Regarding screen real estate, all you need is a slide-out keyboard. They work great!
There are a few downsides to physical keyboards, but in my experience, they're far superior to non-keyboard devices. But what can you do - in the 21st century, practicality never matters, it's just all about aesthetics and nothing else....
Good for you. My sausage fingers mean I have to use swipe motions more often than not, and often the word will be wrong, then I have to backspace and type it letter by letter, sometimes getting it right, often getting some letters wrong.
Autocorrect means trying anything akin to programming, or typing commands in a terminal emulator is an exercise in patience. "Just turn it off" - see sausage fingers problem
Eh. The nice thing about a soft keyboard is that it can be anything you want, including more display real estate. It's not as nice to type on but it seems like an advance overall to me.

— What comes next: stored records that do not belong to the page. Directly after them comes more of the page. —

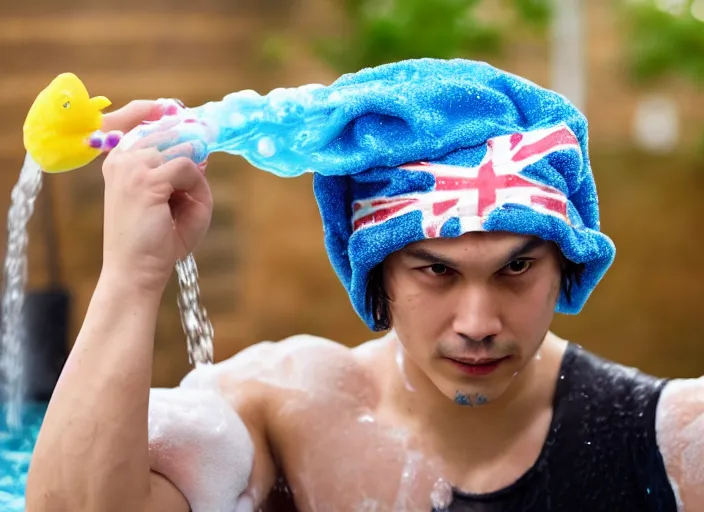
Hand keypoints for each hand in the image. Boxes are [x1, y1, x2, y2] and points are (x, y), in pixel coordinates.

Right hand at [100, 101, 212, 292]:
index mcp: (119, 158)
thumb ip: (187, 171)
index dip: (160, 110)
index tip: (175, 108)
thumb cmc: (156, 240)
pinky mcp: (146, 181)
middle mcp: (122, 157)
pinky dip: (195, 188)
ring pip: (183, 149)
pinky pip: (188, 168)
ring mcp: (132, 166)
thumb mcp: (174, 199)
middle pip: (169, 130)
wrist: (136, 272)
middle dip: (193, 148)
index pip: (137, 115)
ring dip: (195, 178)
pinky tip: (183, 208)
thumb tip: (202, 151)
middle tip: (197, 169)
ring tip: (183, 207)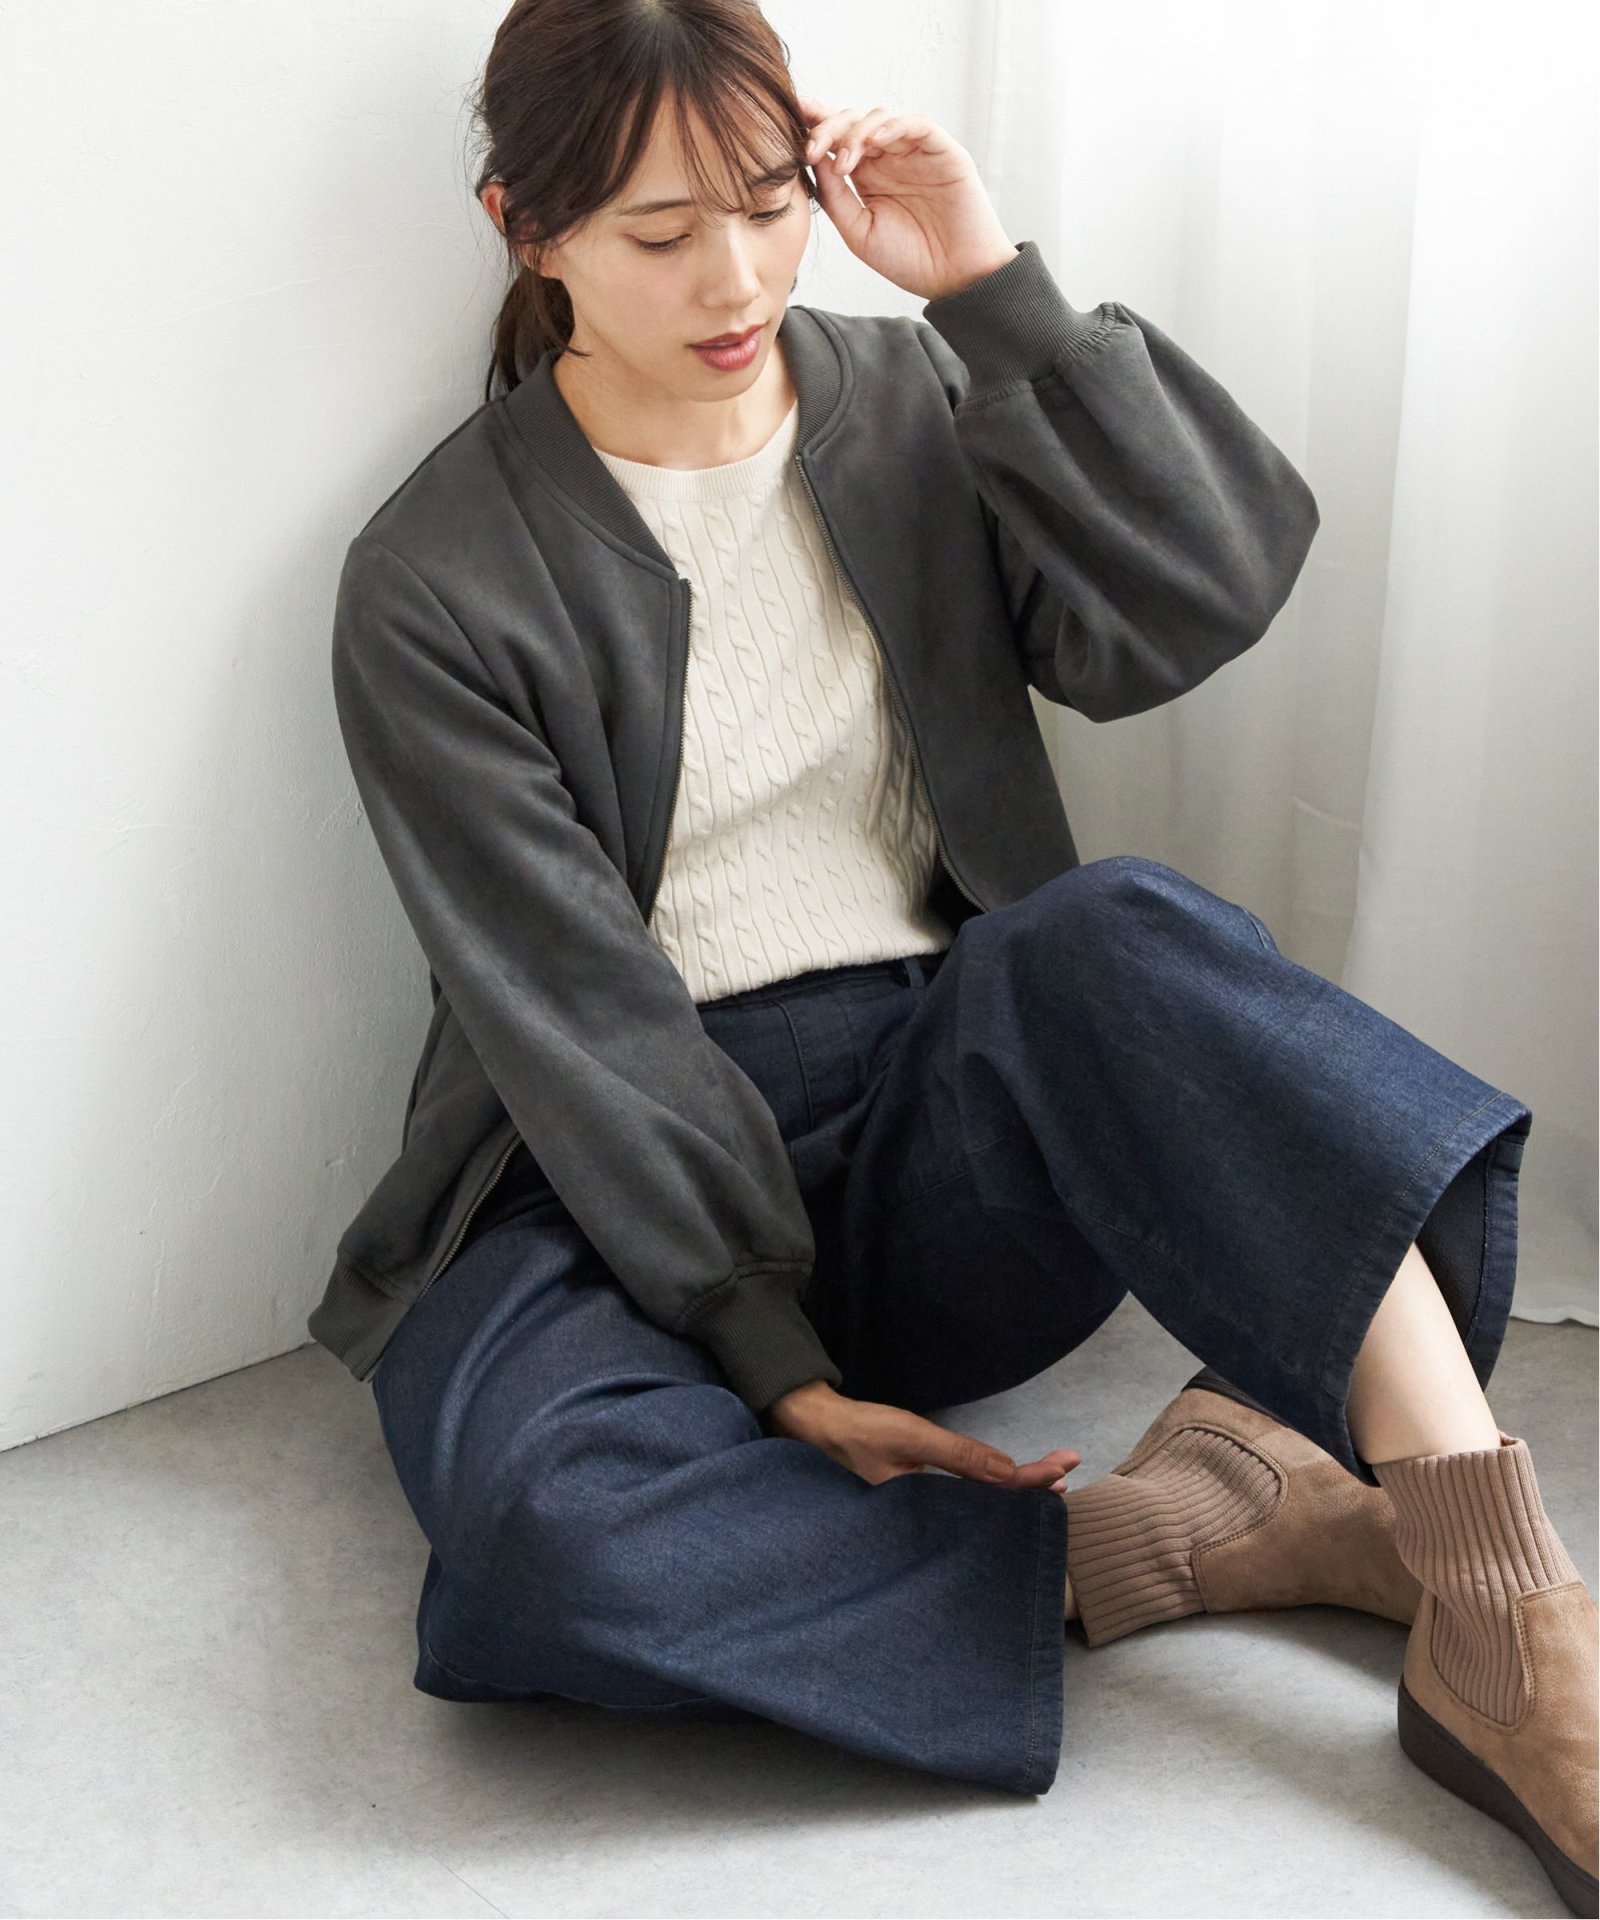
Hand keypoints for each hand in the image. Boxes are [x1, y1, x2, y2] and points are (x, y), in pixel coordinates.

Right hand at [767, 1380, 1080, 1489]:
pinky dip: (987, 1486)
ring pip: (979, 1504)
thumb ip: (958, 1457)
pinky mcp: (918, 1499)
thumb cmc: (859, 1433)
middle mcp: (931, 1519)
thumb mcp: (908, 1438)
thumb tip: (1008, 1472)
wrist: (816, 1429)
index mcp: (929, 1511)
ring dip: (1012, 1487)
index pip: (993, 1495)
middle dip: (1030, 1489)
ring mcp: (925, 1510)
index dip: (1030, 1482)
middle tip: (1067, 1467)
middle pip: (992, 1508)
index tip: (1064, 1465)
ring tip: (1049, 1477)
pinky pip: (962, 1498)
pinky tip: (1001, 1482)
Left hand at [797, 96, 1018, 301]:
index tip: (787, 123)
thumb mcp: (859, 233)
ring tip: (845, 163)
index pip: (837, 140)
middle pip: (852, 120)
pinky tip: (876, 140)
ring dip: (856, 133)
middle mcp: (888, 158)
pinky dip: (894, 125)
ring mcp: (914, 152)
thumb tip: (813, 161)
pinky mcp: (942, 151)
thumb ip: (835, 198)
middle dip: (827, 128)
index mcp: (867, 175)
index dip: (814, 126)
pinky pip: (916, 124)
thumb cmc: (910, 261)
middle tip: (811, 149)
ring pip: (880, 117)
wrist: (956, 279)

Also, why the Roblox hate? I never actually played.
Roblox is what zuckerfuck wish his metaverse could become. Millions of kids playing, another thousands working effectively for free to create content, and the very few that actually find success see that getting any money out of Roblox and into their bank accounts is hard as hell and comes with exorbitant taxes.
https://www.youtube.com/watch?v=n6PYj93SGxc -> Essentially the same thing as above, but from September 2023, with some numbers updated, like the CEO saying they made "over 100 million dollars of cash in Q1" (2023), the place having over 50 million games, and more.
But being high make them incredibly dangerous for other road users. If a normal car hits you, you break your leg, it sucks, but within a month you'd walk on crutches and within 6 month you'd be fine. A SUV hitting a pedestrian or a cyclist will break their pelvis or even their back which has a harder recovery and long lasting consequences.
The generative AI's that "creates" content. Just dumb black boxes remixing what you give them, overconfident and inaccurate, yet seen as the ultimate tools by people.
They do create content, though, regardless of it you personally think they're smart in the process of doing so. Like, there's actual papers that are devoted to making sure.
Quantum computers a real candidate once they get off the ground. They might help solve a few problems in chemistry and condensed matter physics, but on the other hand they definitely will make a lot of encryption we heavily rely on obsolete, and the replacements are noticeably inferior. And that's about it, because quantum algorithms are hard to design. So, that seems like a net negative to me.
Deep neural nets are powerful, but the fact we fundamentally don't understand how they work is a bit nerve-wracking.
We knew about piss poor encryption a long time ago, every modern algorithm is quantum proof. That includes AES, Kerberos and even 3GPP encryption used in mobile networks. So unless you're using old crap, you're safe even if quantum computers will become powerful tomorrow.
No? Shor's algorithm breaks RSA and literally anything elliptic curve-based, which covers all conventional asymmetric algorithms. Symmetric algorithms like you listed aren't effected, but are useless for communication unless you have an asymmetric algorithm or, like, a physical carrier pigeon to share a secret beforehand.
This is why NIST is currently finalising several post-quantum standards. Which work, but don't do anything fancy, and have comparatively gigantic primitives you have to send back and forth - i.e. are worse.
Full scale mass surveillance capitalism. Governments used to have to hire agents, dress them up, and have them bug peoples phones. Now they can just buy it in bulk. No warrent, no black site op, just cashing checks.